BEGIN Records to process

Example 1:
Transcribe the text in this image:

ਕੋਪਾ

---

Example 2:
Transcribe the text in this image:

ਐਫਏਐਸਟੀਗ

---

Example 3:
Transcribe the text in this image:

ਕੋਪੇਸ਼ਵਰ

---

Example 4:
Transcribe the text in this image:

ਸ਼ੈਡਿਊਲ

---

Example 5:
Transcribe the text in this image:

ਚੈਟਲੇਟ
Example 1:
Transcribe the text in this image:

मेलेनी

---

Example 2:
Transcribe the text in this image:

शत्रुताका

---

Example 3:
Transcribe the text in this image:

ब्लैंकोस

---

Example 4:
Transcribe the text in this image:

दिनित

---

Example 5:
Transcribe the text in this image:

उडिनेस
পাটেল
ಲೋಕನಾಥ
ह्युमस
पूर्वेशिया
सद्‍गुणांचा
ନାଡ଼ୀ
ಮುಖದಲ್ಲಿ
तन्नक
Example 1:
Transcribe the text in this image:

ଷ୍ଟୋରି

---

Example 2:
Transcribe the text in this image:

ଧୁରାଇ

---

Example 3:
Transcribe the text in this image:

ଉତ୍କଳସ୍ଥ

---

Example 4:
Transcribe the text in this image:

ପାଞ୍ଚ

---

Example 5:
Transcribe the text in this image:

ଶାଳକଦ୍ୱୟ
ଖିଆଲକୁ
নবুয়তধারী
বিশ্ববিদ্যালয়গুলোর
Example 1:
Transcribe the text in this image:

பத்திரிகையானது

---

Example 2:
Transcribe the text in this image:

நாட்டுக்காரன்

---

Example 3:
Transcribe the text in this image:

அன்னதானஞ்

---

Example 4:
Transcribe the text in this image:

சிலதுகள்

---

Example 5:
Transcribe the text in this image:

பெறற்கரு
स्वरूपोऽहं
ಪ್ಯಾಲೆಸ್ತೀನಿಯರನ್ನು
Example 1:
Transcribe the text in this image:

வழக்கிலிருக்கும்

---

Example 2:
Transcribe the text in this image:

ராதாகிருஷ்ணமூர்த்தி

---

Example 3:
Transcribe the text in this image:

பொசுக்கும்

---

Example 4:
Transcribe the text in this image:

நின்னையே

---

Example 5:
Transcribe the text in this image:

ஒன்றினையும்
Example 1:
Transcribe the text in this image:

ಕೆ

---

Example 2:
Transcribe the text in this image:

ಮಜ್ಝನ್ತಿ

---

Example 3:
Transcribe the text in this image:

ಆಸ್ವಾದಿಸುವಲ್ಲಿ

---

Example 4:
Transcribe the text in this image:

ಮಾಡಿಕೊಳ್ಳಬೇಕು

END Records to process

= Task brief =
For this exercise, give every entry again exactly as it appears.

= Written solution =
Example 1:
Transcribe the text in this image:

ਕੋਪਾ

---

Example 2:
Transcribe the text in this image:

ਐਫਏਐਸਟੀਗ

---

Example 3:
Transcribe the text in this image:

ਕੋਪੇਸ਼ਵਰ

---

Example 4:
Transcribe the text in this image:

ਸ਼ੈਡਿਊਲ

---

Example 5:
Transcribe the text in this image:

ਚੈਟਲੇਟ
Example 1:
Transcribe the text in this image:

मेलेनी

---

Example 2:
Transcribe the text in this image:

शत्रुताका

---

Example 3:
Transcribe the text in this image:

ब्लैंकोस

---

Example 4:
Transcribe the text in this image:

दिनित

---

Example 5:
Transcribe the text in this image:

उडिनेस
পাটেল
ಲೋಕನಾಥ
ह्युमस
पूर्वेशिया
सद्‍गुणांचा
ନାଡ଼ୀ
ಮುಖದಲ್ಲಿ
तन्नक
Example 1:
Transcribe the text in this image:

ଷ୍ଟୋରି

---

Example 2:
Transcribe the text in this image:

ଧୁରାଇ

---

Example 3:
Transcribe the text in this image:

ଉତ୍କଳସ୍ଥ

---

Example 4:
Transcribe the text in this image:

ପାଞ୍ଚ

---

Example 5:
Transcribe the text in this image:

ଶାଳକଦ୍ୱୟ
ଖିଆଲକୁ
নবুয়তধারী
বিশ্ববিদ্যালয়গুলোর
Example 1:
Transcribe the text in this image:

பத்திரிகையானது

---

Example 2:
Transcribe the text in this image:

நாட்டுக்காரன்

---

Example 3:
Transcribe the text in this image:

அன்னதானஞ்

---

Example 4:
Transcribe the text in this image:

சிலதுகள்

---

Example 5:
Transcribe the text in this image:

பெறற்கரு
स्वरूपोऽहं
ಪ್ಯಾಲೆಸ್ತೀನಿಯರನ್ನು
Example 1:
Transcribe the text in this image:

வழக்கிலிருக்கும்

---

Example 2:
Transcribe the text in this image:

ராதாகிருஷ்ணமூர்த்தி

---

Example 3:
Transcribe the text in this image:

பொசுக்கும்

---

Example 4:
Transcribe the text in this image:

நின்னையே

---

Example 5:
Transcribe the text in this image:

ஒன்றினையும்
Example 1:
Transcribe the text in this image:

ಕೆ

---

Example 2:
Transcribe the text in this image:

ಮಜ್ಝನ್ತಿ

---

Example 3:
Transcribe the text in this image:

ಆಸ್ವಾದಿಸುವಲ್ಲಿ

---

Example 4:
Transcribe the text in this image:

ಮಾಡಿಕೊಳ್ಳಬೇಕು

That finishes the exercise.